== Text segment
Buying shelving for our dining room on Design Within Reach.

I do love a good sale and knowing that I saved a bunch of money splurging at the time that I did, however spontaneous it was. Marina Bautier’s lap shelving system purchased from Design Within Reach is a significant piece of shelving that’s bound to transform our dining room. What you’re seeing above isn’t quite the end order, but it gave me a good idea of what I needed.

I’ve really missed having shelving in our house for the obvious reasons: our books are still in boxes after 18 months; I haven’t been sure where to hang the art, and the furniture layout of every room hangs perilously in limbo as we try and figure out which pieces are our “anchors.” Anchors are significant, usually $$$. We haven’t wanted to spend much money on temporary fixes just for the sake of instant satisfaction.
====
== Extracted records
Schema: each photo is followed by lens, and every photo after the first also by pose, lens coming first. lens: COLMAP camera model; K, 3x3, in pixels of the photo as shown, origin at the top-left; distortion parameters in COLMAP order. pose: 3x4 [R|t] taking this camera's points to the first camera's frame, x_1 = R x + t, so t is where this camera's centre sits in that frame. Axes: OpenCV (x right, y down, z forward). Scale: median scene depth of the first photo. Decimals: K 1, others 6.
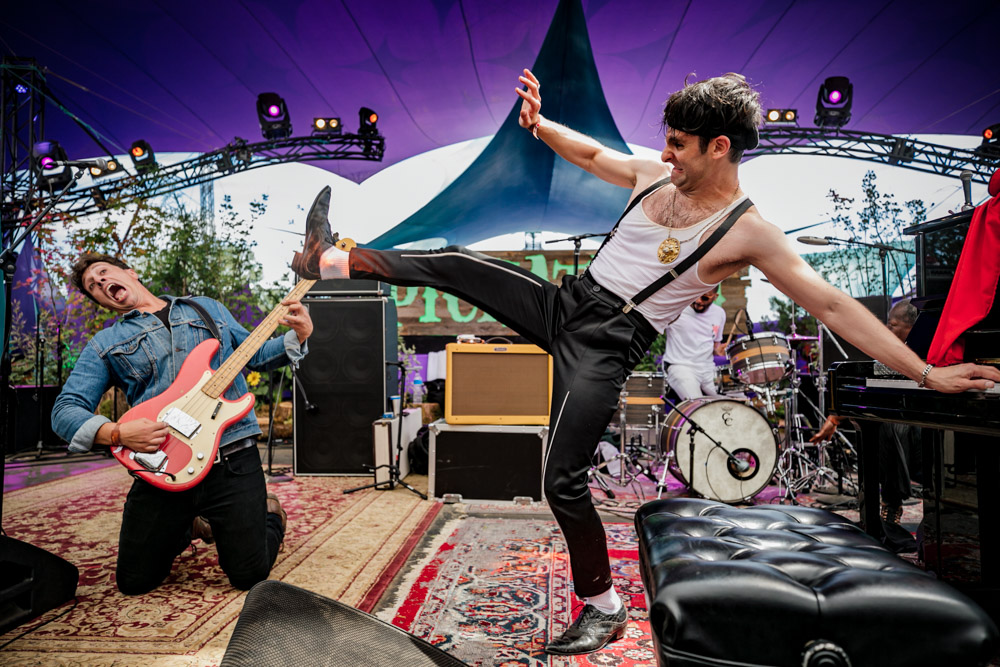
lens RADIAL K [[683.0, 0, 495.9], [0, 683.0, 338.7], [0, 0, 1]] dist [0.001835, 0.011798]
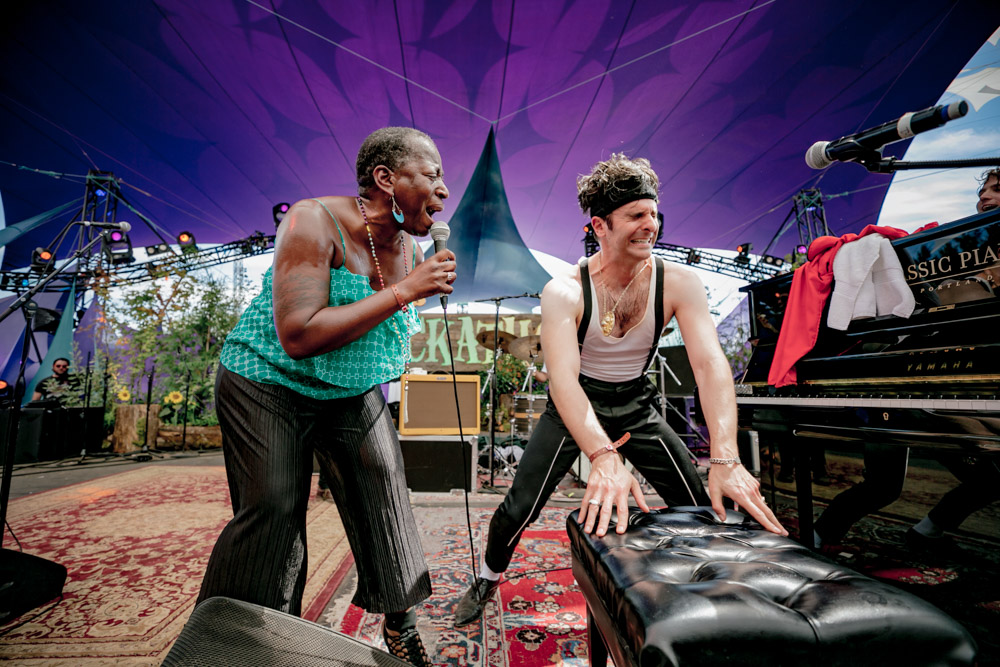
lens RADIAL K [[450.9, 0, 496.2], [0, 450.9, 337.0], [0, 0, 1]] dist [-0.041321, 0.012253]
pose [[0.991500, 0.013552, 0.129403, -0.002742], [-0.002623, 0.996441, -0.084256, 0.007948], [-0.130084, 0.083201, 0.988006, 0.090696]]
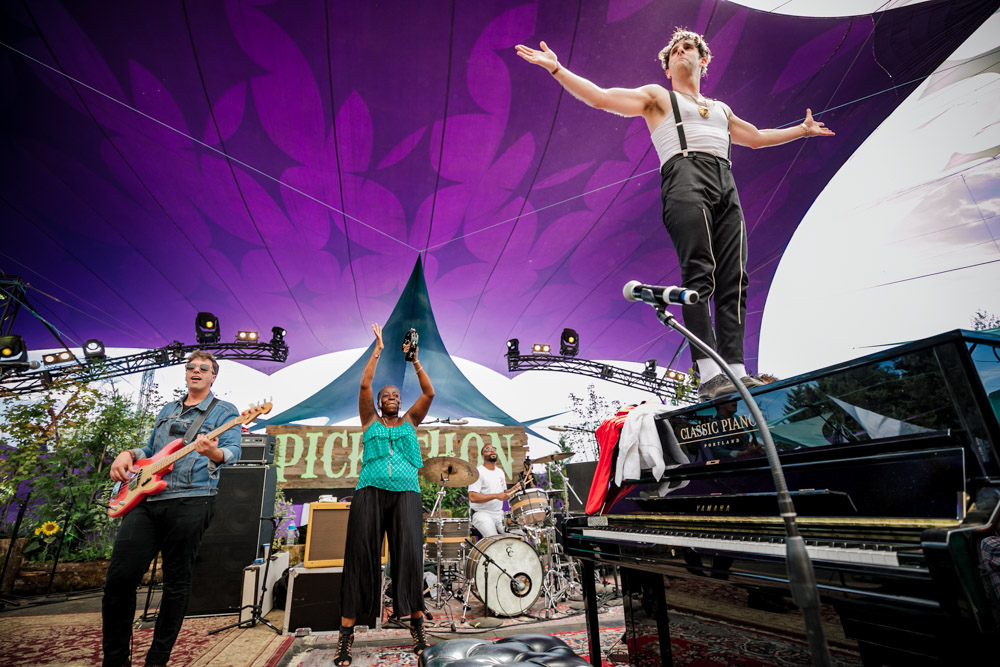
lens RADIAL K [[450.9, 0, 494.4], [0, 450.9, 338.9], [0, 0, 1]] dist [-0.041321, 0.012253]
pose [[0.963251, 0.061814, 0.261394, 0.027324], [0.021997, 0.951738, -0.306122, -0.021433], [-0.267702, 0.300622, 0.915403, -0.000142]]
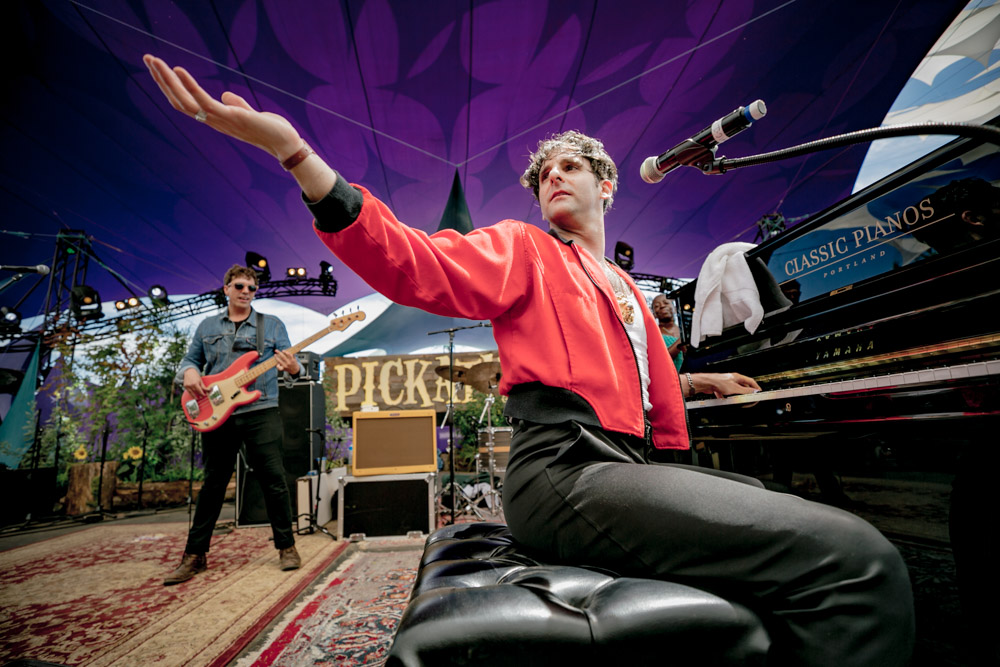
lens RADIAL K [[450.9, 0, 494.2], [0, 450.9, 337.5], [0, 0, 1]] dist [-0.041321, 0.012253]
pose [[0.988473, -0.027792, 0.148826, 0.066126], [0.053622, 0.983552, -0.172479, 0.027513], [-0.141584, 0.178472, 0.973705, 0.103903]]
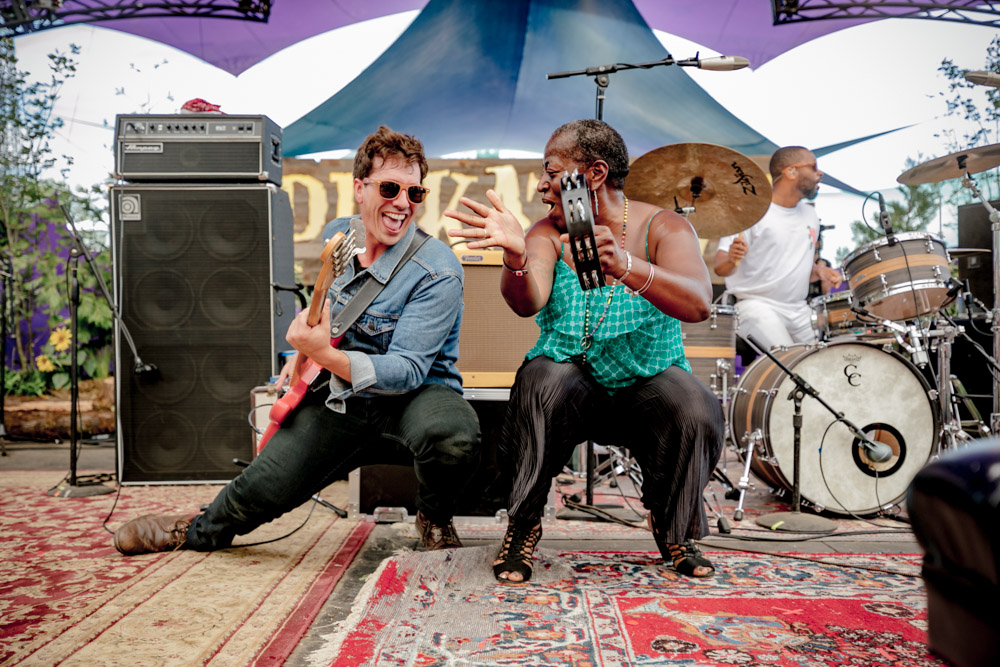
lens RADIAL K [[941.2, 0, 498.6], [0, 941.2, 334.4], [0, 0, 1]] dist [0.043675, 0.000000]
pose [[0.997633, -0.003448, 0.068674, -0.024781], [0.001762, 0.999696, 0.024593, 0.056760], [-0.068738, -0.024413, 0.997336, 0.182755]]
====
# Exercise A
In the shelving text, which retailer sold the lap shelving system?
# Exercise B
Reproduce the part of the shelving text that begins at the words "Buying shelving for" and stops after "what I needed.", swapping "dining room" for "living room".

# Expected output A
Design Within Reach

# Expected output B
Buying shelving for our living room on Design Within Reach.

I do love a good sale and knowing that I saved a bunch of money splurging at the time that I did, however spontaneous it was. Marina Bautier’s lap shelving system purchased from Design Within Reach is a significant piece of shelving that’s bound to transform our living room. What you’re seeing above isn’t quite the end order, but it gave me a good idea of what I needed.